Infinite loops happen when a tool always fails or returns ambiguous data, leaving the model unable to make progress. The fix is a hard step cap (15–25 iterations is typical for production). When the cap is hit, make one final call without tools and ask the model for a best-effort summary of what it gathered. Never let the loop exit silently.
Can I use the same loop pattern with Anthropic Claude?
Yes. The loop logic is identical. The field names differ: Anthropic uses stop_reason: "tool_use" instead of finish_reason: "tool_calls", and tool results go back as role: "user" messages with a tool_result content block instead of role: "tool" messages. The Anthropic Python SDK documentation covers the exact message format.
How do I handle multiple tool calls in a single model response?
Both OpenAI and Anthropic models can request several tool calls at once. Always iterate over the full tool_calls list (OpenAI) or tool_use blocks (Anthropic), execute all of them, and append all results before looping. Missing one tool result causes the model to stall or hallucinate. Running them with asyncio.gather in parallel is a good practice for I/O-bound tools.
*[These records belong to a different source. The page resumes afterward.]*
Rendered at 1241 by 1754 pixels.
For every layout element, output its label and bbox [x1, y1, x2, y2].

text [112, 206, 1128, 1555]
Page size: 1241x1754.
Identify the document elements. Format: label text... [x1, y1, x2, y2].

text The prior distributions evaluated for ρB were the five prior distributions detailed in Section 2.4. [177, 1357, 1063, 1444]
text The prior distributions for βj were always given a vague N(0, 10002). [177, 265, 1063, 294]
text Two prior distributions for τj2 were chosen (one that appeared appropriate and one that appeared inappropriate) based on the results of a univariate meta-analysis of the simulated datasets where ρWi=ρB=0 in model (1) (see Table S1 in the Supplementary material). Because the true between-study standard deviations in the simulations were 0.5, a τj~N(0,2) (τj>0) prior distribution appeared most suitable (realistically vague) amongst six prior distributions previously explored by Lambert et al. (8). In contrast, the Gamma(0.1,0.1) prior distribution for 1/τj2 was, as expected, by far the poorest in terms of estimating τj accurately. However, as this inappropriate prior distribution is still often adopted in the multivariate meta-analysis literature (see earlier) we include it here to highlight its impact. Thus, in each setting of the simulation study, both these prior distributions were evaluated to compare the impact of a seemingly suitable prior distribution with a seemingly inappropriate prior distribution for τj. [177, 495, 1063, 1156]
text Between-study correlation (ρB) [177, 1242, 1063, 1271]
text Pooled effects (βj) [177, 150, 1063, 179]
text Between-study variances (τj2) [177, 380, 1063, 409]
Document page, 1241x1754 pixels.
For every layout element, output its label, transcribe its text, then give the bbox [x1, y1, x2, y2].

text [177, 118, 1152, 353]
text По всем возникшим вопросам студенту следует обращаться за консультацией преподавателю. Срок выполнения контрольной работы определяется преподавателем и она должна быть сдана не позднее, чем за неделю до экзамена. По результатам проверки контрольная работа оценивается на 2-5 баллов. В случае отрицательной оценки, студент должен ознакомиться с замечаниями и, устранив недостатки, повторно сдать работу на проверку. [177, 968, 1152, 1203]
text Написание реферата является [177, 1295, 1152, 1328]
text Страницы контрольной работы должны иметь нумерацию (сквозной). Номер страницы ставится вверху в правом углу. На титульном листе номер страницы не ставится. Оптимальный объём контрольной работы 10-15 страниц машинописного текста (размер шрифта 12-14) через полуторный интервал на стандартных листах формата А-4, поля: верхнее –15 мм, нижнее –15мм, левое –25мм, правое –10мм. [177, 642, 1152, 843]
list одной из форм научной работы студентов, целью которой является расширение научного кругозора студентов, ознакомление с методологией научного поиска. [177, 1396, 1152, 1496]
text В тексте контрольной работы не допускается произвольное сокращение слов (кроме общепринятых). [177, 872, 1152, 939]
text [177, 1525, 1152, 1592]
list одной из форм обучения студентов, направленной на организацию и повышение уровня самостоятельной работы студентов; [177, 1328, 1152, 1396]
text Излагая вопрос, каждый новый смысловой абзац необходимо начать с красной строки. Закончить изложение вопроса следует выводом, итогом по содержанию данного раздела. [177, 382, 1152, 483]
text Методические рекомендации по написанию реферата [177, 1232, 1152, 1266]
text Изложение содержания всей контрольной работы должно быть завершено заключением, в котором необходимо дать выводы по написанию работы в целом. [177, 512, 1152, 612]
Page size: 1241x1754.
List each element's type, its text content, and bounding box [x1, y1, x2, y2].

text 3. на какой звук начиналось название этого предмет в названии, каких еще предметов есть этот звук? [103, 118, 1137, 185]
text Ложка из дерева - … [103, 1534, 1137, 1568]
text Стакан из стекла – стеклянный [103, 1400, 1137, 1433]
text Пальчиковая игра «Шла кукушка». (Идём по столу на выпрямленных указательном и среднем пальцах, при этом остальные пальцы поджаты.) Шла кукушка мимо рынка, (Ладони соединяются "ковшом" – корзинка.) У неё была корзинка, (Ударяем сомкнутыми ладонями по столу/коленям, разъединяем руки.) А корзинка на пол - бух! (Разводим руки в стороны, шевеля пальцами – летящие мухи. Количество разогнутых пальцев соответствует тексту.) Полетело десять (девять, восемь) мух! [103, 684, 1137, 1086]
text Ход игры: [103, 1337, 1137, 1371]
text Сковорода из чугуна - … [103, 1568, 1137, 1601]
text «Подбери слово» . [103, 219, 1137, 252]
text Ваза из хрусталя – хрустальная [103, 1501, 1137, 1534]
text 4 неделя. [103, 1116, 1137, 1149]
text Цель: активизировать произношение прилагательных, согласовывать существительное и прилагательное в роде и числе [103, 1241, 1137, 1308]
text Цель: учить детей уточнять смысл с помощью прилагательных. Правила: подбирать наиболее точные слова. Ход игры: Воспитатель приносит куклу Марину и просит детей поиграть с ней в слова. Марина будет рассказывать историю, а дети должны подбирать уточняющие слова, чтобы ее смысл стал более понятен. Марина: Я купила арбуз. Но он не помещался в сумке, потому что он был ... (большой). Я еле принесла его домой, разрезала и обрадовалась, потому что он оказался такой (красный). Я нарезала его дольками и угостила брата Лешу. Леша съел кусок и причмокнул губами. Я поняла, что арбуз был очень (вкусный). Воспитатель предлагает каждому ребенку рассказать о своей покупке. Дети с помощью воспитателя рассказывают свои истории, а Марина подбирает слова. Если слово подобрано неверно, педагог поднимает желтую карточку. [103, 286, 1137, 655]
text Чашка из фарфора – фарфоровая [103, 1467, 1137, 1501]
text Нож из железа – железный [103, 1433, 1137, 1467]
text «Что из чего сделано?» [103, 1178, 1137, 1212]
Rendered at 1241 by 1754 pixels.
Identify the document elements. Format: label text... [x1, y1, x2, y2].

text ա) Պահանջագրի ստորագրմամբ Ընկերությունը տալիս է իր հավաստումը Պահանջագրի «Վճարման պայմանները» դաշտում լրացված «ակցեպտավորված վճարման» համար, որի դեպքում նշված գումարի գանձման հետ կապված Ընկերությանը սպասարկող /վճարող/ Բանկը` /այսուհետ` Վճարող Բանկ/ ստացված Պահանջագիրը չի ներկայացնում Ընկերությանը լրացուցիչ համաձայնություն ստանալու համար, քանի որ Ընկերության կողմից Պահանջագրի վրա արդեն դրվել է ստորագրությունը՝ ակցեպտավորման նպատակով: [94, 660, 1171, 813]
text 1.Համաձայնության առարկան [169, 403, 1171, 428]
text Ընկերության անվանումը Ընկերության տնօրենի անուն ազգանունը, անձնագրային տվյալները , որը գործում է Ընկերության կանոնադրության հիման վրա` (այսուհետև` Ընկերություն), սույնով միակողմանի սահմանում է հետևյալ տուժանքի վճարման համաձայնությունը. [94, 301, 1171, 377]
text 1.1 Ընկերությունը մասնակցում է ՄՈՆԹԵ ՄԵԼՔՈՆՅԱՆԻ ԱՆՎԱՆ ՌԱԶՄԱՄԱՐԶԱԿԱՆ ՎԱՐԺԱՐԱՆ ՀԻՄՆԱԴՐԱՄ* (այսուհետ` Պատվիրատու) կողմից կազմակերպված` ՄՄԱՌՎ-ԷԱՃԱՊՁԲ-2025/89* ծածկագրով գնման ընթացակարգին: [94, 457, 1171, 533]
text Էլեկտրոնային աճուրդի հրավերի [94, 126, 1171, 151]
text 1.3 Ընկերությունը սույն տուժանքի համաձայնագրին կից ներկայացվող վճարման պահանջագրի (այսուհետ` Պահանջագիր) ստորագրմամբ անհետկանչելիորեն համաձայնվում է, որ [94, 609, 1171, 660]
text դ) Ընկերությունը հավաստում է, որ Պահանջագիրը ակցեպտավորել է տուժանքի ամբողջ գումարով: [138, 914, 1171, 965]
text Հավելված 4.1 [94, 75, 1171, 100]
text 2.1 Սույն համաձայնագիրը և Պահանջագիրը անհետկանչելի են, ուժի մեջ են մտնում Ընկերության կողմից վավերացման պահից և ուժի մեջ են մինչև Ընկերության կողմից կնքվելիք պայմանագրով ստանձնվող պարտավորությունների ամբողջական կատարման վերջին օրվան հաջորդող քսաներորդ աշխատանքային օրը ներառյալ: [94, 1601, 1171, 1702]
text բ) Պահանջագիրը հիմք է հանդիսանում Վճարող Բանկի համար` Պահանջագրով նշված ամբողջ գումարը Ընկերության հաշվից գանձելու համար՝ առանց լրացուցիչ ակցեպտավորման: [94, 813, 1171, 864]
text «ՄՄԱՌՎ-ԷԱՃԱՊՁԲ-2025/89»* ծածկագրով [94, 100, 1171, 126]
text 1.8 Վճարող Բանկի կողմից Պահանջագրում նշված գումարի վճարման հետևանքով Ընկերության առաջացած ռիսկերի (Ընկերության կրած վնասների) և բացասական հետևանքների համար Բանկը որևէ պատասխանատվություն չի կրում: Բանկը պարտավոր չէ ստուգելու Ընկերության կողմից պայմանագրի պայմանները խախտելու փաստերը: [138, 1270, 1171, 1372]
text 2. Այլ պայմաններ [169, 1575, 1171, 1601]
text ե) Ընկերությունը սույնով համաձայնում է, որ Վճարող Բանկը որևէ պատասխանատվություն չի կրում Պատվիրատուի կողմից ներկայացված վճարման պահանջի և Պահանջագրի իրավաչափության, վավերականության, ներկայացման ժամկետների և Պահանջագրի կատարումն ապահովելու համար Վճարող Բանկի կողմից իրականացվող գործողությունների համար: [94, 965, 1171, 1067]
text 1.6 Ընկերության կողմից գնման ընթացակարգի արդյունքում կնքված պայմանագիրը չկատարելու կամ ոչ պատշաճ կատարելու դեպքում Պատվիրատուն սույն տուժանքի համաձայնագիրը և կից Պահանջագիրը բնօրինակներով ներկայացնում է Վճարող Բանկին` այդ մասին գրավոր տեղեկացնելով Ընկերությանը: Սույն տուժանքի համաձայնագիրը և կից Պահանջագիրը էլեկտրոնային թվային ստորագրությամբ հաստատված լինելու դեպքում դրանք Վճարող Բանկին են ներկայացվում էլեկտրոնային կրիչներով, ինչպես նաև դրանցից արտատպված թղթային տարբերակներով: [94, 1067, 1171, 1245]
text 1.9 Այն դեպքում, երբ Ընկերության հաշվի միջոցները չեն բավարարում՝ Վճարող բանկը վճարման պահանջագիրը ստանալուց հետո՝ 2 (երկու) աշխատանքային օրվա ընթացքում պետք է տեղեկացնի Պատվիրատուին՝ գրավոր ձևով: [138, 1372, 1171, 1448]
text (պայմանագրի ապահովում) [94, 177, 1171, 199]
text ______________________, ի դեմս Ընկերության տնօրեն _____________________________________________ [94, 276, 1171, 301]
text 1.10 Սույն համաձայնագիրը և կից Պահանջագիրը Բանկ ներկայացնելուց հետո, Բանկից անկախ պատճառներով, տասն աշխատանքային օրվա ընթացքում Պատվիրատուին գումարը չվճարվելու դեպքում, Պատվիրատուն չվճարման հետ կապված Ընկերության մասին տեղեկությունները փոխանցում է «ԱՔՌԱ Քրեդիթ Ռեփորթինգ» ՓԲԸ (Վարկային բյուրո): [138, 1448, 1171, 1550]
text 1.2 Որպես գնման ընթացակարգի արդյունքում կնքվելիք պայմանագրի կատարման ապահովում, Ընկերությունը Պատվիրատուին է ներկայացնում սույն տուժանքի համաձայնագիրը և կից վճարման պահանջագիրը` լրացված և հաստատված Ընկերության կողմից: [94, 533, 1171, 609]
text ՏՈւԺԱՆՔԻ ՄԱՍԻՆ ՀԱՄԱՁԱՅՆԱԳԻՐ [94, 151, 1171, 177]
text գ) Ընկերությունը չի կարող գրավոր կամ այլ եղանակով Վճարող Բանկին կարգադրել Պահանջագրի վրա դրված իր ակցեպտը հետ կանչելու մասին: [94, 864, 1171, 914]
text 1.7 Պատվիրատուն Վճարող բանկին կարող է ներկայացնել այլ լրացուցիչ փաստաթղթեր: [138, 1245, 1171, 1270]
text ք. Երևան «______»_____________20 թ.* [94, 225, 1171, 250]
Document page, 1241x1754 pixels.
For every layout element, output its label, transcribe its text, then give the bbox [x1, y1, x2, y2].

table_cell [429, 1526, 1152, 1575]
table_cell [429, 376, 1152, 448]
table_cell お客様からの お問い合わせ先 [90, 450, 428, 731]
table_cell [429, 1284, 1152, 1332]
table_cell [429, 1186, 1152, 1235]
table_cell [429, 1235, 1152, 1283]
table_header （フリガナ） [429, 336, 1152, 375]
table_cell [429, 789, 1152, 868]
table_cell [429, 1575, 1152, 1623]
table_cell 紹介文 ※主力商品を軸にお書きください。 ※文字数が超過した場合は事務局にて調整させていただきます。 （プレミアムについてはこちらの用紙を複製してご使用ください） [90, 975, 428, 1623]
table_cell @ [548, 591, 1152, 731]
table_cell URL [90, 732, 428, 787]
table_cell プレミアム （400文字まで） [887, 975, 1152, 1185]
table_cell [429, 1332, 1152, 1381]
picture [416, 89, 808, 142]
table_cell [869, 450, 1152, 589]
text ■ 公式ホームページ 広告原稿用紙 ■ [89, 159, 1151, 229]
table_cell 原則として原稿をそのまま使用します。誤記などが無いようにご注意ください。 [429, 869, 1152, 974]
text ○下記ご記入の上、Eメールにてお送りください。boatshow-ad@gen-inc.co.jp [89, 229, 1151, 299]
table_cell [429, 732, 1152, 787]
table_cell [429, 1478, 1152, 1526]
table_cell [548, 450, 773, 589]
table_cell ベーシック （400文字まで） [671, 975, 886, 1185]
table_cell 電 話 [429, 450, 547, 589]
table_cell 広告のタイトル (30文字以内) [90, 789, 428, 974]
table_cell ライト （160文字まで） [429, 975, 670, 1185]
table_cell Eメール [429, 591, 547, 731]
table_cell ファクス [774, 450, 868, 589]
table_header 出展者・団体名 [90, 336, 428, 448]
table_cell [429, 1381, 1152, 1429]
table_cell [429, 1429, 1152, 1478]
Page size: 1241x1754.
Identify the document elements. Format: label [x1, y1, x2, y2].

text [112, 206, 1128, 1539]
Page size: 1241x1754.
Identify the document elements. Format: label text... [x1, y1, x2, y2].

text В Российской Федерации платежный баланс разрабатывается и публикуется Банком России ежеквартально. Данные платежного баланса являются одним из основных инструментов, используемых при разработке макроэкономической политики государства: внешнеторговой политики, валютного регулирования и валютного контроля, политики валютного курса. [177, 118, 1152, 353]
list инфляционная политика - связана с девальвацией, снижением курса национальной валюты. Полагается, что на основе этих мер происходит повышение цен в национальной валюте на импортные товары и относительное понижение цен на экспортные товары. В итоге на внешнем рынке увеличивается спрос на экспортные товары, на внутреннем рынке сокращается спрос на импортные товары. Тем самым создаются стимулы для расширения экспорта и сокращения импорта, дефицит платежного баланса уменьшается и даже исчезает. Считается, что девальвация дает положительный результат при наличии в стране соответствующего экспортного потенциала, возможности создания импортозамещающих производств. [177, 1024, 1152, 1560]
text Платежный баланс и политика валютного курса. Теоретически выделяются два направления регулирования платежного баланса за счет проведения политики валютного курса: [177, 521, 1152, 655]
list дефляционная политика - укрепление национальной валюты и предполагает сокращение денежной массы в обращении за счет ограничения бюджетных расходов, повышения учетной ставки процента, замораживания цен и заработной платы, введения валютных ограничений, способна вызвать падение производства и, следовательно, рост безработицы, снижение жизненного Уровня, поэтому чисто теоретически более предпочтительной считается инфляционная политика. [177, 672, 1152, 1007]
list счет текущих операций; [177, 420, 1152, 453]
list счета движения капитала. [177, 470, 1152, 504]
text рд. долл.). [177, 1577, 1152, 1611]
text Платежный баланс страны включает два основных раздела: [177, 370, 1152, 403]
When does a raw API loop stop being enough and require a framework?
The raw loop is usually sufficient for a single agent with up to around ten tools and simple linear logic. You outgrow it when you need multiple agents handing off to each other, branching state that survives process restarts, or production-grade tracing and cost monitoring. At that point a framework's abstractions pay for their learning curve.